**PAGE:**
— Begin —

5 files changed, 183 insertions, 117 deletions
diff --git a/src/intro.tex b/src/intro.tex
index b80b86c..142e358 100644
--- a/src/intro.tex
+++ b/src/intro.tex
@@ -56,13 +56,111 @@ the ISA design.
 
 The RISC-V manual is structured in two volumes.  This volume covers
 the user-level ISA design, including optional ISA extensions.  The
-second volume provides the privileged architecture.
+second volume provides the privileged architecture.  This user-level
+manual could more correctly be named the ``unprivileged'' ISA manual,
+as any implemented user-level instructions are generally available and
+usable in all privilege modes, though behavior might vary depending on
+privilege mode.
 
 \begin{commentary}
-In this user-level manual, we aim to remove any dependence on
+In the user-level ISA design, we tried to remove any dependence on
 particular microarchitectural features or on privileged architecture
-details.  This is both for clarity and to allow maximum flexibility
-for alternative implementations.
+details.  This is both for simplicity and to allow maximum flexibility
+for alternative microarchitecture or privileged architecture
+implementations.
+\end{commentary}
+
+\section{RISC-V Platform Terminology}
+
+A RISC-V platform can contain one or more RISC-V-compatible
+processing cores together with other non-RISC-V-compatible cores,
+fixed-function accelerators, various physical memory structures, I/O
+devices, and an interconnect structure to allow the components to
+communicate.

— End —

**SET PROBLEM 1:**
Answer these questions about the diff:
(a) How many files changed, according to the diff summary?
(b) According to the added lines, what name could the user-level manual more correctly have?
(c) In the revised commentary, what two purposes are given for removing dependence on microarchitectural features or privileged architecture details?
**SET PROBLEM 2:**
From the dataset records, extract the stretch from their start through the line containing "white balance: red 0.925, blue 1.046", with that line included, copying it exactly.

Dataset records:

— Begin —

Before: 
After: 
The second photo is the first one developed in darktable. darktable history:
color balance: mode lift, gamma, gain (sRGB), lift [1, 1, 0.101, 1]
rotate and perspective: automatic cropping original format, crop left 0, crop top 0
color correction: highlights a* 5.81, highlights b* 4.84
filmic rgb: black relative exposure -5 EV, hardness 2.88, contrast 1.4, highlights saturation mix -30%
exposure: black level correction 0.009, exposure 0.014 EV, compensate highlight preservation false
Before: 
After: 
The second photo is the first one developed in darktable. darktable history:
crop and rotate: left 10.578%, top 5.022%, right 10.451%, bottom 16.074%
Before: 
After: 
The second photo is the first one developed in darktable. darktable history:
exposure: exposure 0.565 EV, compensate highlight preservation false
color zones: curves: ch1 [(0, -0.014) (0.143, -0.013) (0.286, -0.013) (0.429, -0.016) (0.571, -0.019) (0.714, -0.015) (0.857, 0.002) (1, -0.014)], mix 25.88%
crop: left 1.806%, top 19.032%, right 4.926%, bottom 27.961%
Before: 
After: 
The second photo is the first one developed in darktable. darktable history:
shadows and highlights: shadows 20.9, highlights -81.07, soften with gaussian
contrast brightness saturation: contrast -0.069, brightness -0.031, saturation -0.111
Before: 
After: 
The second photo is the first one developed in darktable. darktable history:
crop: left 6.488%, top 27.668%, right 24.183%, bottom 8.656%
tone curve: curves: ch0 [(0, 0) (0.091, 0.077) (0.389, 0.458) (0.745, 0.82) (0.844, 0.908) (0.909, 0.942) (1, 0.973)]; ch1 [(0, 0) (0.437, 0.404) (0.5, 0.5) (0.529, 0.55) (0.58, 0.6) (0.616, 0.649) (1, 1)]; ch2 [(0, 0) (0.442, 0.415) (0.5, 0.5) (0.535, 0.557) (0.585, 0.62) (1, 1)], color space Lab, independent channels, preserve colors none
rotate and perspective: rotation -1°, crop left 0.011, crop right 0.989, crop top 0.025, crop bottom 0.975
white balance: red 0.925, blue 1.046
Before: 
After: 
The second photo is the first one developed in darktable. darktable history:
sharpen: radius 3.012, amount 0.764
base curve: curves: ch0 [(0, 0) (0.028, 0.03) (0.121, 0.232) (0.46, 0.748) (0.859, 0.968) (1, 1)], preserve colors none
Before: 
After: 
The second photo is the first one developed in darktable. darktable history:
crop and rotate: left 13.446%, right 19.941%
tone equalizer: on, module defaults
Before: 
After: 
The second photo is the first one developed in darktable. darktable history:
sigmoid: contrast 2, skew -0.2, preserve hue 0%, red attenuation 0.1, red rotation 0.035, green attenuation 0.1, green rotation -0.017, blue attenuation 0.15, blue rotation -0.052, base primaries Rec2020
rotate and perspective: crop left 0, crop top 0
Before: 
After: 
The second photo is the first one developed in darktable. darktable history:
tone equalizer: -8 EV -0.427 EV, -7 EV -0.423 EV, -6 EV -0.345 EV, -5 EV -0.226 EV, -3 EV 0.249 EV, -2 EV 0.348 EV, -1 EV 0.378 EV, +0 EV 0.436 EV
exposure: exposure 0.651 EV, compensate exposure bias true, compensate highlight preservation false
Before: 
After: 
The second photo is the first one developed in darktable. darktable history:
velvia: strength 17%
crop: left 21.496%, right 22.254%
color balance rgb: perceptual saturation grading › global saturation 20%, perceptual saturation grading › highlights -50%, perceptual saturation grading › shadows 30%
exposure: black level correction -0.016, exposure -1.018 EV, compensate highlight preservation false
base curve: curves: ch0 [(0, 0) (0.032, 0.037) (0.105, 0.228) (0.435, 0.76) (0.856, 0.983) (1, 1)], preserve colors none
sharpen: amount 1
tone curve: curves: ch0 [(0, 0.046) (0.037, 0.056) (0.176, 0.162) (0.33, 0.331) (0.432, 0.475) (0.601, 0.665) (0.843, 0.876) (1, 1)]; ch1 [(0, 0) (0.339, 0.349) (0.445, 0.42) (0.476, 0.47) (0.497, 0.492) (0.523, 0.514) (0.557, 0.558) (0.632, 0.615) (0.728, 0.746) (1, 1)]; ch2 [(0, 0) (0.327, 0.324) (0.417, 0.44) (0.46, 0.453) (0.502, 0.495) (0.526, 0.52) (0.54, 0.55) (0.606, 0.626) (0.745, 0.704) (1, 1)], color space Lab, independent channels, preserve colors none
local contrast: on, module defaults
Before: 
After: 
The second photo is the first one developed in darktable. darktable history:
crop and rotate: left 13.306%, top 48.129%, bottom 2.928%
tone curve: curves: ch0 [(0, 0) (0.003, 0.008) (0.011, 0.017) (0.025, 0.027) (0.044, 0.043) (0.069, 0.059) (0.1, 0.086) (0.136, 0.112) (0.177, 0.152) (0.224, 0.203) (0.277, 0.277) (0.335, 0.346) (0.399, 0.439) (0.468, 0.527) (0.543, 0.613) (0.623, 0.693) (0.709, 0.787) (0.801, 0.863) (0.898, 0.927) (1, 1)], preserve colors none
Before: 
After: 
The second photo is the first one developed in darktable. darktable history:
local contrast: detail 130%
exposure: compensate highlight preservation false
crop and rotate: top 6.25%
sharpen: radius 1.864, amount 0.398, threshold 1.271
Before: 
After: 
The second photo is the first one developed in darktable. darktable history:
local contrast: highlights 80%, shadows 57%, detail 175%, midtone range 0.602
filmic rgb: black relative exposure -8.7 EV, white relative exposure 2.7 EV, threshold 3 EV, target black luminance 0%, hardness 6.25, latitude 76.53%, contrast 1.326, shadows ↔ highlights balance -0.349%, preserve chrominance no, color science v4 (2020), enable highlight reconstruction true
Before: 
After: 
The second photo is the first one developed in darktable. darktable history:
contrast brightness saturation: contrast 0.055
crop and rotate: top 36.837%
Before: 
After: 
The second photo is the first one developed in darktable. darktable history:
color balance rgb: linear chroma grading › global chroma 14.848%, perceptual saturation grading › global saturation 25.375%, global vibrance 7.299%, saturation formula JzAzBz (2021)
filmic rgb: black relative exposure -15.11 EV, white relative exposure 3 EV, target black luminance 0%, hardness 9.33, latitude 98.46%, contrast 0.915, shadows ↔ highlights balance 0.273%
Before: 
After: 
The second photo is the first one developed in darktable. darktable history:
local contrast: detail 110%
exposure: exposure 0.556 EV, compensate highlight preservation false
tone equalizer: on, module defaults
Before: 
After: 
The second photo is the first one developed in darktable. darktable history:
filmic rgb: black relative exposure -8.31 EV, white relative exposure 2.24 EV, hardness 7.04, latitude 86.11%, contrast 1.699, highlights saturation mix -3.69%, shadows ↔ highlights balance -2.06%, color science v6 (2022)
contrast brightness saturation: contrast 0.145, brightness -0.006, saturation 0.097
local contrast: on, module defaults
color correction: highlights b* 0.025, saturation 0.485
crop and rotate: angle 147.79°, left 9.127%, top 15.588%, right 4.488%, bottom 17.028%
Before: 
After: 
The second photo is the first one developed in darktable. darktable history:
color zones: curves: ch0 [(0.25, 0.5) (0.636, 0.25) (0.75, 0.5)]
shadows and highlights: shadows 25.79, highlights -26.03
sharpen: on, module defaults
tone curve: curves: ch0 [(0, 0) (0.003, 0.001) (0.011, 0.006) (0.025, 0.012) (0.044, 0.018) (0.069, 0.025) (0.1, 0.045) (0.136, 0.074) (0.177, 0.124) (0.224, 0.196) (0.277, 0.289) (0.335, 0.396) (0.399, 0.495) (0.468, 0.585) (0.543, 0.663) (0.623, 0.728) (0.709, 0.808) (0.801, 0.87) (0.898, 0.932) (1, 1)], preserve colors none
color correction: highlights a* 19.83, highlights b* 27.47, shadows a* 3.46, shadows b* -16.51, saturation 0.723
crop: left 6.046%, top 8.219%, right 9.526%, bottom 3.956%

— End —

**WORKED ANSWER 1:**
(a) 5 files changed.
(b) The "unprivileged" ISA manual.
(c) Simplicity, and allowing maximum flexibility for alternative microarchitecture or privileged architecture implementations.

**WORKED ANSWER 2:**
Before: 
After: 
The second photo is the first one developed in darktable. darktable history:
color balance: mode lift, gamma, gain (sRGB), lift [1, 1, 0.101, 1]
rotate and perspective: automatic cropping original format, crop left 0, crop top 0
color correction: highlights a* 5.81, highlights b* 4.84
filmic rgb: black relative exposure -5 EV, hardness 2.88, contrast 1.4, highlights saturation mix -30%
exposure: black level correction 0.009, exposure 0.014 EV, compensate highlight preservation false
Before: 
After: 
The second photo is the first one developed in darktable. darktable history:
crop and rotate: left 10.578%, top 5.022%, right 10.451%, bottom 16.074%
Before: 
After: 
The second photo is the first one developed in darktable. darktable history:
exposure: exposure 0.565 EV, compensate highlight preservation false
color zones: curves: ch1 [(0, -0.014) (0.143, -0.013) (0.286, -0.013) (0.429, -0.016) (0.571, -0.019) (0.714, -0.015) (0.857, 0.002) (1, -0.014)], mix 25.88%
crop: left 1.806%, top 19.032%, right 4.926%, bottom 27.961%
Before: 
After: 
The second photo is the first one developed in darktable. darktable history:
shadows and highlights: shadows 20.9, highlights -81.07, soften with gaussian
contrast brightness saturation: contrast -0.069, brightness -0.031, saturation -0.111
Before: 
After: 
The second photo is the first one developed in darktable. darktable history:
crop: left 6.488%, top 27.668%, right 24.183%, bottom 8.656%
tone curve: curves: ch0 [(0, 0) (0.091, 0.077) (0.389, 0.458) (0.745, 0.82) (0.844, 0.908) (0.909, 0.942) (1, 0.973)]; ch1 [(0, 0) (0.437, 0.404) (0.5, 0.5) (0.529, 0.55) (0.58, 0.6) (0.616, 0.649) (1, 1)]; ch2 [(0, 0) (0.442, 0.415) (0.5, 0.5) (0.535, 0.557) (0.585, 0.62) (1, 1)], color space Lab, independent channels, preserve colors none
rotate and perspective: rotation -1°, crop left 0.011, crop right 0.989, crop top 0.025, crop bottom 0.975
white balance: red 0.925, blue 1.046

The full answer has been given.